Taylor D
Department of Family Health Care Nursing, University of California, San Francisco.
West J Nurs Res. 1990 Apr;12(2):254-61. doi: 10.1177/019394599001200210.
Although graphic representation of time-series data is one method to describe patterns of phenomena, autocorrelations, correlograms, and plots of the autocorrelation function provide descriptive and statistical methods that reveal the structure of a deterministic cycle component within the time-series. The autocorrelation function provides a method for the investigator to test hypotheses about the nature and pattern of relationships between measured and latent variables. Patterns of phenomena can be analyzed statistically using objectively provided criteria. The autocorrelation function can also be used to understand the change in response or behavioral patterns following an experimental intervention. Traditional group comparison designs, using cross-sectional data collection strategies cannot identify differences within the individual nor can they identify patterns of behavior or structural patterns within the data.
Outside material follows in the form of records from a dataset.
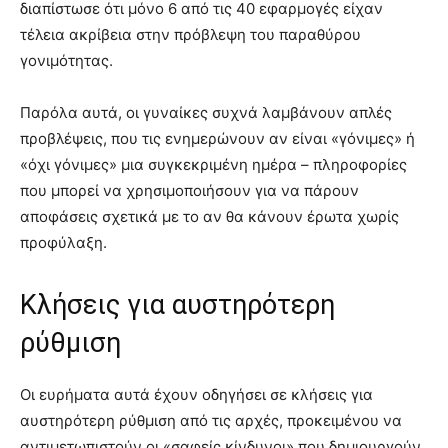
διαπίστωσε ότι μόνο 6 από τις 40 εφαρμογές είχαν
τέλεια ακρίβεια στην πρόβλεψη του παραθύρου
γονιμότητας.
Παρόλα αυτά, οι γυναίκες συχνά λαμβάνουν απλές
προβλέψεις, που τις ενημερώνουν αν είναι «γόνιμες» ή
«όχι γόνιμες» μια συγκεκριμένη ημέρα – πληροφορίες
που μπορεί να χρησιμοποιήσουν για να πάρουν
αποφάσεις σχετικά με το αν θα κάνουν έρωτα χωρίς
προφύλαξη.
Κλήσεις για αυστηρότερη
ρύθμιση
Οι ευρήματα αυτά έχουν οδηγήσει σε κλήσεις για
αυστηρότερη ρύθμιση από τις αρχές, προκειμένου να
αντιμετωπιστούν οι «σαφείς κίνδυνοι» που δημιουργούν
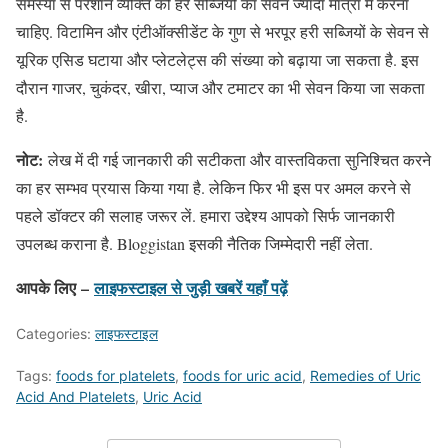
समस्या से परेशान व्यक्ति को हरे सब्जियों का सेवन ज्यादा मात्रा में करना
चाहिए. विटामिन और एंटीऑक्सीडेंट के गुण से भरपूर हरी सब्जियों के सेवन से
यूरिक एसिड घटाया और प्लेटलेट्स की संख्या को बढ़ाया जा सकता है. इस
दौरान गाजर, चुकंदर, खीरा, प्याज और टमाटर का भी सेवन किया जा सकता
है.
नोट:
लेख में दी गई जानकारी की सटीकता और वास्तविकता सुनिश्चित करने
का हर सम्भव प्रयास किया गया है. लेकिन फिर भी इस पर अमल करने से
पहले डॉक्टर की सलाह जरूर लें. हमारा उद्देश्य आपको सिर्फ जानकारी
उपलब्ध कराना है. Bloggistan इसकी नैतिक जिम्मेदारी नहीं लेता.
आपके लिए –
लाइफस्टाइल
से जुड़ी खबरें यहाँ पढ़ें
Categories:
लाइफस्टाइल
Tags:
foods for platelets
,
foods for uric acid
,
Remedies of Uric
Acid And Platelets
,
Uric Acid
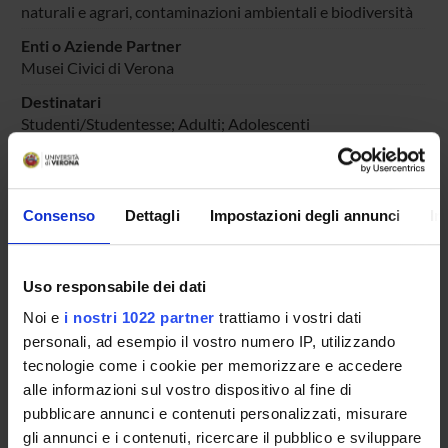
naturali e agrari, contaminazioni ambientali e biodiversità
Enti o Aziende Partner
Musei Civici di Verona
Destinatari
Studenti/Studentesse; Adulti; Adolescenti
Aree scientifiche coinvolte
AREA MIN. 07 - Scienze agrarie e veterinarie
Categoria prevalente
Consenso
Dettagli
Impostazioni degli annunci
In
Organizzazione di iniziative di valorizzazione,
consultazione e condivisione della ricerca: Organizzazione
di iniziative di valorizzazione, consultazione e condivisione
Uso responsabile dei dati
della ricerca
Noi e
i nostri 1022 partner
trattiamo i vostri dati
personali, ad esempio il vostro numero IP, utilizzando
tecnologie come i cookie per memorizzare e accedere
Sustainable Development Goals - SDGs
alle informazioni sul vostro dispositivo al fine di
pubblicare annunci e contenuti personalizzati, misurare
Questa iniziativa contribuisce al perseguimento degli
gli annunci e i contenuti, ricercare il pubblico e sviluppare
Obiettivi di Sviluppo Sostenibile dell'Agenda 2030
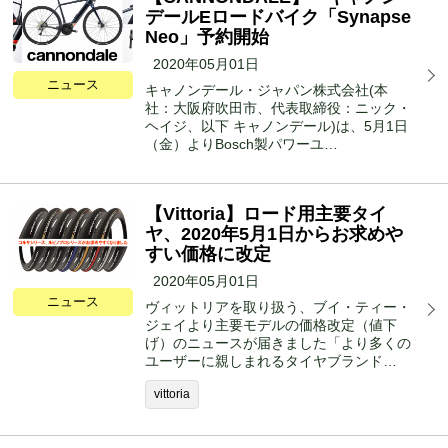
デールEロードバイク「Synapse
Neo」予約開始
2020年05月01日
ニュース
キャノンデール・ジャパン株式会社(本
社：大阪府吹田市、代表取締役：ニック・
ヘイジ、以下 キャノンデール)は、5月1日
（金）よりBosch製パワーユ…
【Vittoria】ロード用主要タイ
ヤ、2020年5月1日からお求めや
すい価格に改定
2020年05月01日
ニュース
ヴィットリアを取り扱う、ブイ・ティー・
ジェイより主要モデルの価格改定（値下
げ）のニュースが届きました「より多くの
ユーザーに親しまれるタイヤブランド…
vittoria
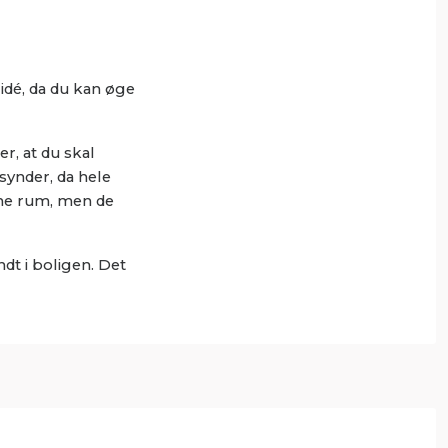
 idé, da du kan øge
r, at du skal
synder, da hele
dine rum, men de
dt i boligen. Det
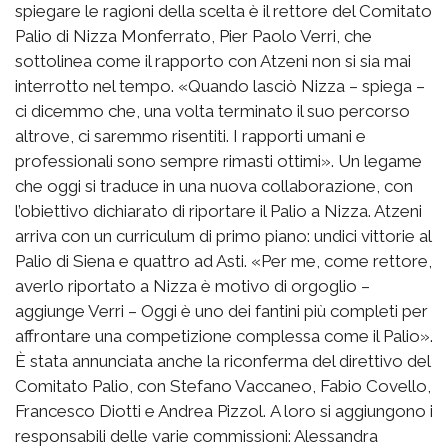
spiegare le ragioni della scelta è il rettore del Comitato
Palio di Nizza Monferrato, Pier Paolo Verri, che
sottolinea come il rapporto con Atzeni non si sia mai
interrotto nel tempo. «Quando lasciò Nizza – spiega –
ci dicemmo che, una volta terminato il suo percorso
altrove, ci saremmo risentiti. I rapporti umani e
professionali sono sempre rimasti ottimi». Un legame
che oggi si traduce in una nuova collaborazione, con
l’obiettivo dichiarato di riportare il Palio a Nizza. Atzeni
arriva con un curriculum di primo piano: undici vittorie al
Palio di Siena e quattro ad Asti. «Per me, come rettore,
averlo riportato a Nizza è motivo di orgoglio –
aggiunge Verri – Oggi è uno dei fantini più completi per
affrontare una competizione complessa come il Palio».
È stata annunciata anche la riconferma del direttivo del
Comitato Palio, con Stefano Vaccaneo, Fabio Covello,
Francesco Diotti e Andrea Pizzol. A loro si aggiungono i
responsabili delle varie commissioni: Alessandra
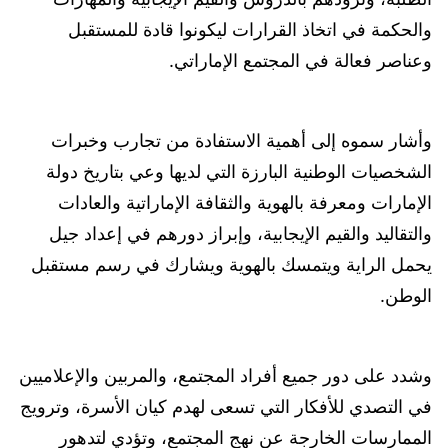
والحكمة في اتخاذ القرارات ليكونوا قادة للمستقبل
وعناصر فعالة في المجتمع الإماراتي.
وأشار سموه إلى أهمية الاستفادة من تجارب وخبرات
الشخصيات الوطنية البارزة التي لديها وعي بتاريخ دولة
الإمارات ومعرفة بالهوية والثقافة الإماراتية والعادات
والتقاليد والقيم الإيجابية، وإبراز دورهم في إعداد جيل
يحمل الراية ويتمسك بالهوية ويشارك في رسم مستقبل
الوطن.
وشدد على دور جميع أفراد المجتمع، والمربين والإعلاميين
في التصدي للأفكار التي تسعى لهدم كيان الأسرة، وترويج
الممارسات الخارجة عن نهج المجتمع، وتؤدي لتدهور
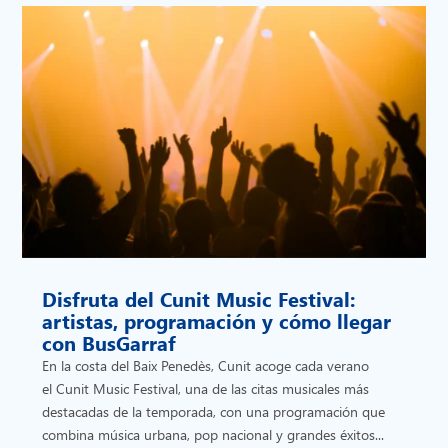
Disfruta del Cunit Music Festival:
artistas, programación y cómo llegar
con BusGarraf
En la costa del Baix Penedès, Cunit acoge cada verano
el Cunit Music Festival, una de las citas musicales más
destacadas de la temporada, con una programación que
combina música urbana, pop nacional y grandes éxitos...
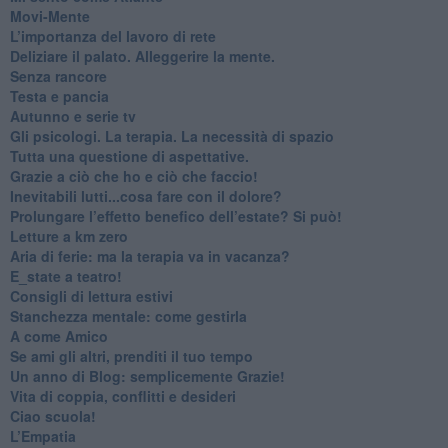
​Movi-Mente
​L’importanza del lavoro di rete
​Deliziare il palato. Alleggerire la mente.
​Senza rancore
​Testa e pancia
​Autunno e serie tv
​Gli psicologi. La terapia. La necessità di spazio
​Tutta una questione di aspettative.
​Grazie a ciò che ho e ciò che faccio!
​Inevitabili lutti...cosa fare con il dolore?
Prolungare l’effetto benefico dell’estate? Si può!
​Letture a km zero
​Aria di ferie: ma la terapia va in vacanza?
​E_state a teatro!
​Consigli di lettura estivi
​Stanchezza mentale: come gestirla
​A come Amico
​Se ami gli altri, prenditi il tuo tempo
​Un anno di Blog: semplicemente Grazie!
​Vita di coppia, conflitti e desideri
​Ciao scuola!
​L’Empatia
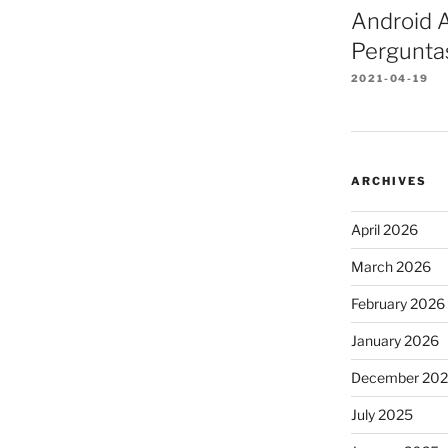
Android A
Pergunta
2021-04-19
ARCHIVES
April 2026
March 2026
February 2026
January 2026
December 20
July 2025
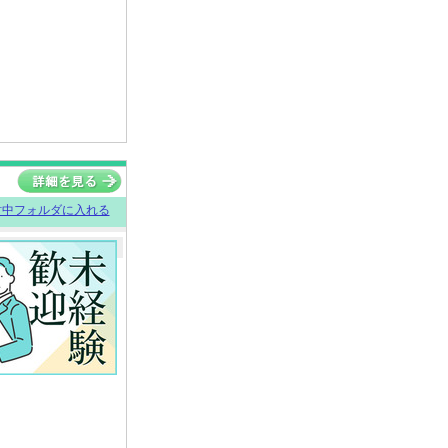
討中フォルダに入れる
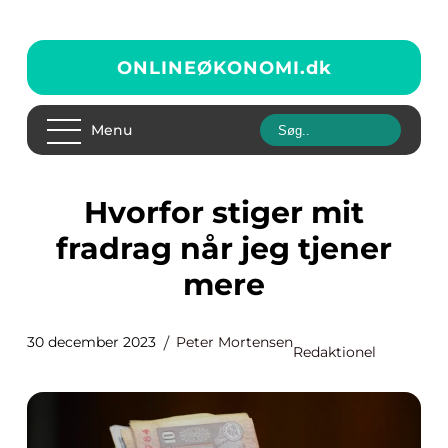
ONLINEØKONOMI.
dk
Menu
Hvorfor stiger mit
fradrag når jeg tjener
mere
30 december 2023
Peter Mortensen
Redaktionel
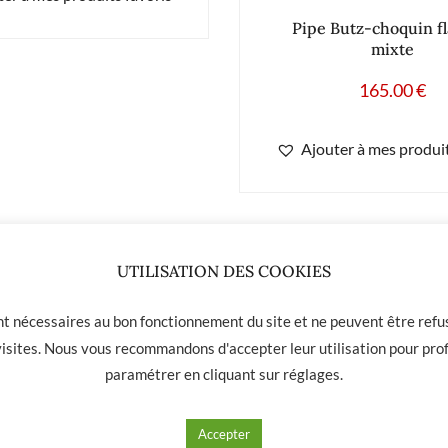
Pipe Butz-choquin 
mixte
165.00
€
Ajouter à mes produit
UTILISATION DES COOKIES
ont nécessaires au bon fonctionnement du site et ne peuvent être refus
 visites. Nous vous recommandons d'accepter leur utilisation pour prof
paramétrer en cliquant sur
réglages
.
 01 31
Accepter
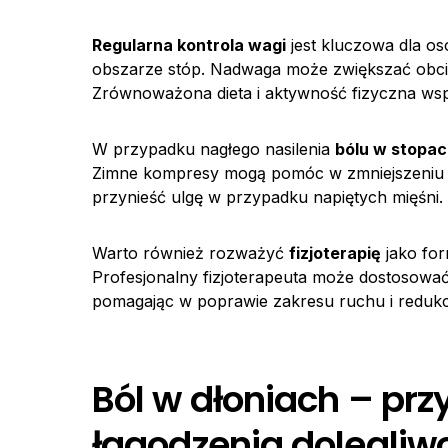
Regularna kontrola wagi
jest kluczowa dla o
obszarze stóp. Nadwaga może zwiększać obciąż
Zrównoważona dieta i aktywność fizyczna wspi
W przypadku nagłego nasilenia
bólu w stopac
Zimne kompresy mogą pomóc w zmniejszeniu o
przynieść ulgę w przypadku napiętych mięśni.
Warto również rozważyć
fizjoterapię
jako for
Profesjonalny fizjoterapeuta może dostosowa
pomagając w poprawie zakresu ruchu i redukcj
Ból w dłoniach – pr
łagodzenia dolegliw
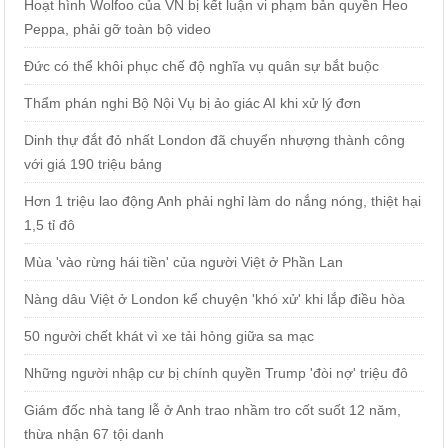
Hoạt hình Wolfoo của VN bị kết luận vi phạm bản quyền Heo
Peppa, phải gỡ toàn bộ video
Đức có thể khôi phục chế độ nghĩa vụ quân sự bắt buộc
Thẩm phán nghi Bộ Nội Vụ bị ảo giác AI khi xử lý đơn
Dinh thự đắt đỏ nhất London đã chuyển nhượng thành công
với giá 190 triệu bảng
Hơn 1 triệu lao động Anh phải nghỉ làm do nắng nóng, thiệt hại
1,5 tỉ đô
Mùa 'vào rừng hái tiền' của người Việt ở Phần Lan
Nàng dâu Việt ở London kể chuyện 'khó xử' khi lắp điều hòa
50 người chết khát vì xe tải hỏng giữa sa mạc
Những người nhập cư bị chính quyền Trump 'đòi nợ' triệu đô
Giám đốc nhà tang lễ ở Anh trao nhầm tro cốt suốt 12 năm,
thừa nhận 67 tội danh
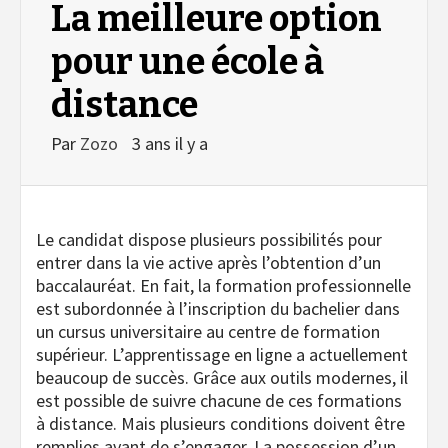
La meilleure option
pour une école à
distance
Par
Zozo
3 ans il y a
Le candidat dispose plusieurs possibilités pour
entrer dans la vie active après l’obtention d’un
baccalauréat. En fait, la formation professionnelle
est subordonnée à l’inscription du bachelier dans
un cursus universitaire au centre de formation
supérieur. L’apprentissage en ligne a actuellement
beaucoup de succès. Grâce aux outils modernes, il
est possible de suivre chacune de ces formations
à distance. Mais plusieurs conditions doivent être
remplies avant de s’engager. La possession d’un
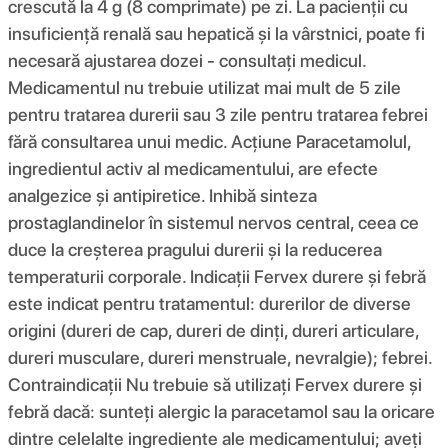
crescută la 4 g (8 comprimate) pe zi. La pacienții cu
insuficiență renală sau hepatică și la vârstnici, poate fi
necesară ajustarea dozei - consultați medicul.
Medicamentul nu trebuie utilizat mai mult de 5 zile
pentru tratarea durerii sau 3 zile pentru tratarea febrei
fără consultarea unui medic. Acţiune Paracetamolul,
ingredientul activ al medicamentului, are efecte
analgezice și antipiretice. Inhibă sinteza
prostaglandinelor în sistemul nervos central, ceea ce
duce la creșterea pragului durerii și la reducerea
temperaturii corporale. Indicații Fervex durere și febră
este indicat pentru tratamentul: durerilor de diverse
origini (dureri de cap, dureri de dinți, dureri articulare,
dureri musculare, dureri menstruale, nevralgie); febrei.
Contraindicații Nu trebuie să utilizați Fervex durere și
febră dacă: sunteți alergic la paracetamol sau la oricare
dintre celelalte ingrediente ale medicamentului; aveți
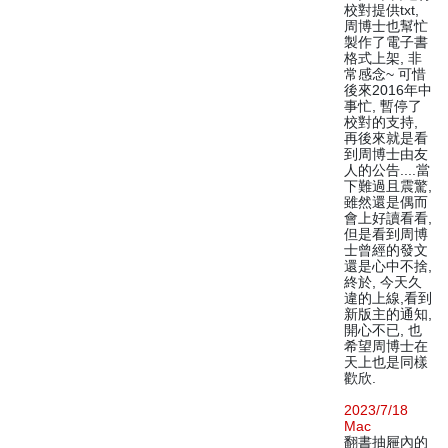
校對提供txt,
周博士也幫忙
製作了電子書
格式上架, 非
常感念~ 可惜
後來2016年中
事忙, 暫停了
校對的支持,
再後來就是看
到周博士由友
人的公告....當
下難過且震驚,
雖然還是偶而
會上好讀看看,
但是看到周博
士曾經的發文
還是心中不捨,
終於, 今天久
違的上線,看到
新版主的通知,
開心不已, 也
希望周博士在
天上也是同樣
歡欣.
2023/7/18
Mac
翻書抽屜內的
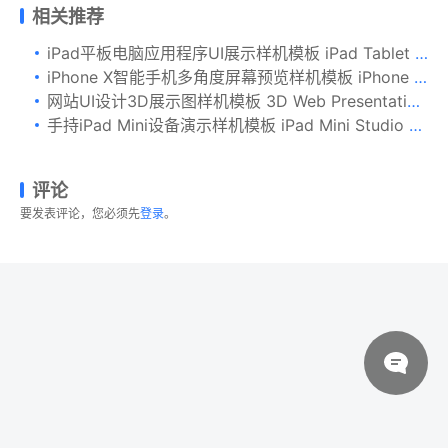
相关推荐
iPad平板电脑应用程序UI展示样机模板 iPad Tablet UI App Mockups with Vivid Backgrounds
iPhone X智能手机多角度屏幕预览样机模板 iPhone X Mockup
网站UI设计3D展示图样机模板 3D Web Presentation Mockup (V1)
手持iPad Mini设备演示样机模板 iPad Mini Studio Mockups
评论
要发表评论，您必须先
登录
。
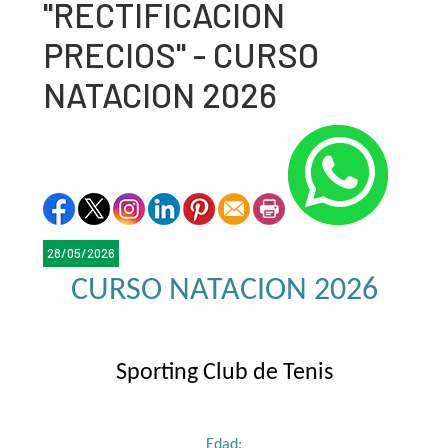
"RECTIFICACION
PRECIOS" - CURSO
NATACION 2026
28/05/2026
CURSO NATACION 2026
Sporting Club de Tenis
Edad:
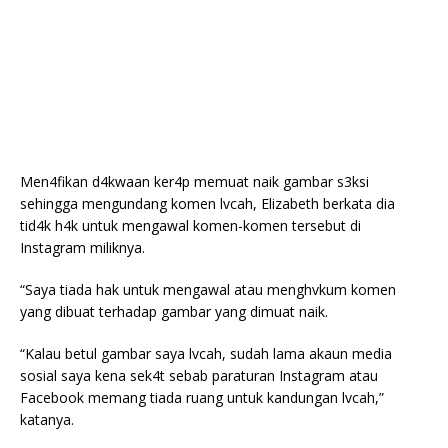
Men4fikan d4kwaan ker4p memuat naik gambar s3ksi
sehingga mengundang komen lvcah, Elizabeth berkata dia
tid4k h4k untuk mengawal komen-komen tersebut di
Instagram miliknya.
“Saya tiada hak untuk mengawal atau menghvkum komen
yang dibuat terhadap gambar yang dimuat naik.
“Kalau betul gambar saya lvcah, sudah lama akaun media
sosial saya kena sek4t sebab paraturan Instagram atau
Facebook memang tiada ruang untuk kandungan lvcah,”
katanya.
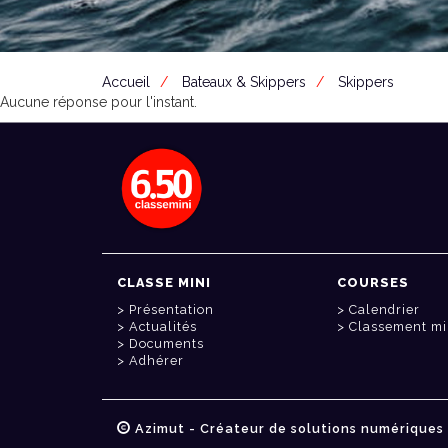
Accueil
Bateaux & Skippers
Skippers
Aucune réponse pour l'instant.
CLASSE MINI
COURSES
Présentation
Calendrier
Actualités
Classement mi
Documents
Adhérer
Azimut - Créateur de solutions numériques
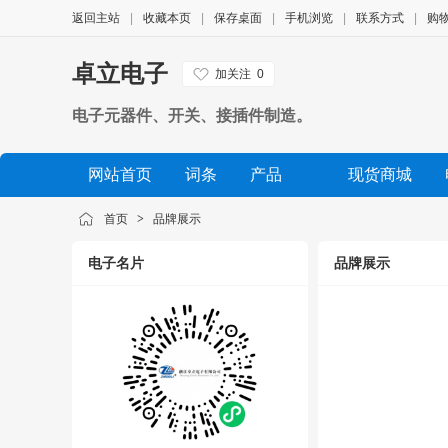
返回主站
|
收藏本页
|
保存桌面
|
手机浏览
|
联系方式
|
购
卓立电子
加关注
0
电子元器件、开关、接插件制造。
网站首页
词条
产品
现货商城
公司相册
品牌展示
公司视频
展会信息
首页
>
品牌展示
电子名片
品牌展示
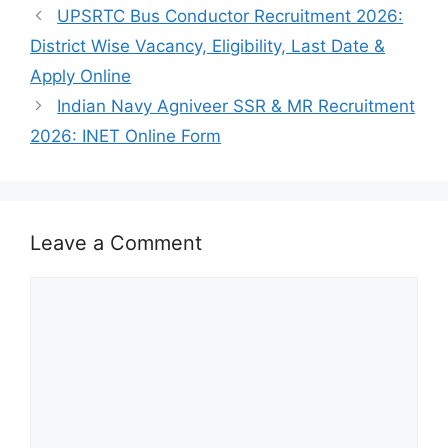
UPSRTC Bus Conductor Recruitment 2026:
District Wise Vacancy, Eligibility, Last Date &
Apply Online
Indian Navy Agniveer SSR & MR Recruitment
2026: INET Online Form
Leave a Comment
Comment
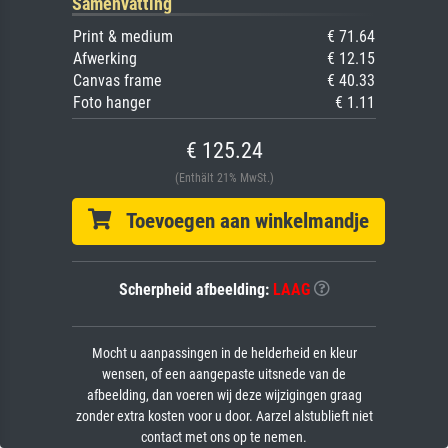
Samenvatting
Print & medium
€ 71.64
Afwerking
€ 12.15
Canvas frame
€ 40.33
Foto hanger
€ 1.11
€ 125.24
(Enthält 21% MwSt.)
Toevoegen aan winkelmandje
Scherpheid afbeelding:
LAAG
Mocht u aanpassingen in de helderheid en kleur
wensen, of een aangepaste uitsnede van de
afbeelding, dan voeren wij deze wijzigingen graag
zonder extra kosten voor u door. Aarzel alstublieft niet
contact met ons op te nemen.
Autocorrelation and cross-correlation become threats to statistical validity when conventional methods are used; however, in time-series analysis, autocorrelation allows close scrutiny of the pattern of response within an individual across a time-dimension.
虽然时间序列数据的图形表示是描述现象模式的一种方法,但自相关、相关图以及自相关函数图提供了描述性和统计性方法,可揭示时间序列中确定性周期成分的结构。自相关函数为研究者提供了一种方法,用于检验关于测量变量和潜在变量之间关系的性质和模式的假设。现象模式可以使用客观提供的标准进行统计分析。自相关函数还可用于理解实验干预后反应或行为模式的变化。使用横断面数据收集策略的传统组间比较设计,既无法识别个体内部的差异,也无法识别数据中的行为模式或结构模式。当使用传统方法时,自相关和互相关会对统计有效性构成威胁;然而,在时间序列分析中,自相关允许在时间维度上对个体内部的反应模式进行仔细审查。